Iran: Landesweiter Lehrerstreik – erstmals seit 35 Jahren


Kundgebung in Ahwas

Die Proteste von Lehrerinnen und Lehrern erstrecken sich inzwischen über das ganze Land. Gestern, am Sonntag, den 1. März 2015, kam es zu Kundgebungen in Chorassan, Lorestan, Hormosgan, Kurdistan, Chusistan, Fars, Qaswin und anderen Städten und Regionen. Gegen Mittag versammelten sich vor dem Parlament in Teheran über 600 Lehrkräfte. Was fordern sie?


Provinz Fars

Weg mit dem Zentralismus
In einer Erklärung der Lehrkräfte wird der zentralistische Aufbau des Lehrapparats kritisiert. Alles wird von der Zentrale entschieden und kommandiert, die Lehrkräfte vor Ort werden in die Entscheidungen im Bildungssektor nicht einbezogen.


Qaswin

Bildungsbudget für Kalaschnikow und Co?
Es wird kritisiert, dass unter der Bezeichnung Bildungsausgaben auch Institutionen finanziert werden, die mit Bildung nichts zu tun haben. Ohne, dass man zusätzlich Geld auftreiben müsse, reiche es, diese Ausgaben im Schulsektor einzusetzen. Dies ist eine verhüllte Anspielung darauf, dass auch die Bassidschi-Milizen und die Pasdaran ein Budget für Bildung haben, das noch höher ist als das Budget für den Schulsektor. Mit dieser Forderung bezieht die Lehrerbewegung indirekt Stellung gegen die bewaffneten Organe des islamistischen Staates.


Hormosgan

Parlament fürs Volk
Die Lehrer fordern zudem das Parlament auf, vor allem in Gesundheit und Bildung zu investieren, das sei es, was die Bevölkerung benötige. Auch hier wird deutlich, dass der Protest zu einer politischen Bewegung wird.


Chorassan

30% mehr Lohn
Eine weitere Forderung ist die jährliche Erhöhung des Lohns um 30 Prozent für die nächsten vier Jahre. Nach Zinseszinsrechnung ergibt das das 2,85-Fache des jetzigen Lohns.
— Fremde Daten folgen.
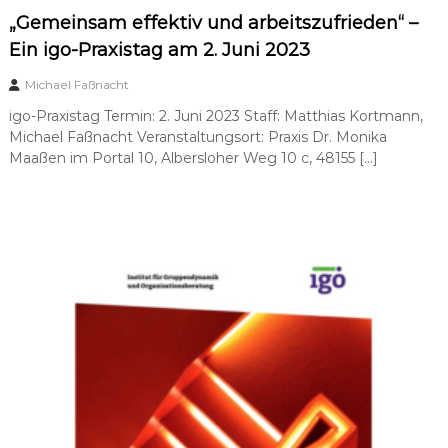
„Gemeinsam effektiv und arbeitszufrieden“ –
Ein igo-Praxistag am 2. Juni 2023
Michael Faßnacht
igo-Praxistag Termin: 2. Juni 2023 Staff: Matthias Kortmann,
Michael Faßnacht Veranstaltungsort: Praxis Dr. Monika
Maaßen im Portal 10, Albersloher Weg 10 c, 48155 […]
Das klänge in Deutschland vermessen, aber in einem Land, wo die Inflationsrate so hoch oder noch höher liegt, ist das der bescheidene Versuch, den jetzigen Zustand zu bewahren.


Lorestan

Beamte zweiter Klasse
Während staatliche Angestellte sonst im Iran mit allen möglichen Zuschüssen rechnen dürfen, namentlich mit Wohngeld, Fahrtgeld und Essensgeld, gehen die Lehrer leer aus. Gegen diese Diskriminierung protestieren sie.
Die Diskriminierung geht sogar noch in der Rente weiter. Nach 30 Berufsjahren erhalten staatliche Angestellte ihr höchstes Gehalt als Rente, Lehrer dagegen nur zwei Gehaltsstufen niedriger, so dass sie deutlich schlechter dastehen als ihre Kollegen aus der Bürokratie.


Pawe

Nicht mehr als 25 Schüler
Die Lehrkräfte fordern zudem eine maximale Klassenstärke von 25 Schülern. Zur Zeit können 45, selbst 50 Schüler in einer Klasse sein. Das beeinträchtigt den Lehrerfolg und erzeugt zudem Konflikte, deren Resultate täglich in den iranischen Zeitungen zu lesen sind, sagen die Lehrkräfte.

Freiheit für die Kollegen
Die Protestierenden haben ihre Kollegen nicht vergessen. Sie fordern auch die Freilassung von Rassul Bodaqi (seit 5 Jahren im Gefängnis) und von Seyyed Mahmud Baqeri.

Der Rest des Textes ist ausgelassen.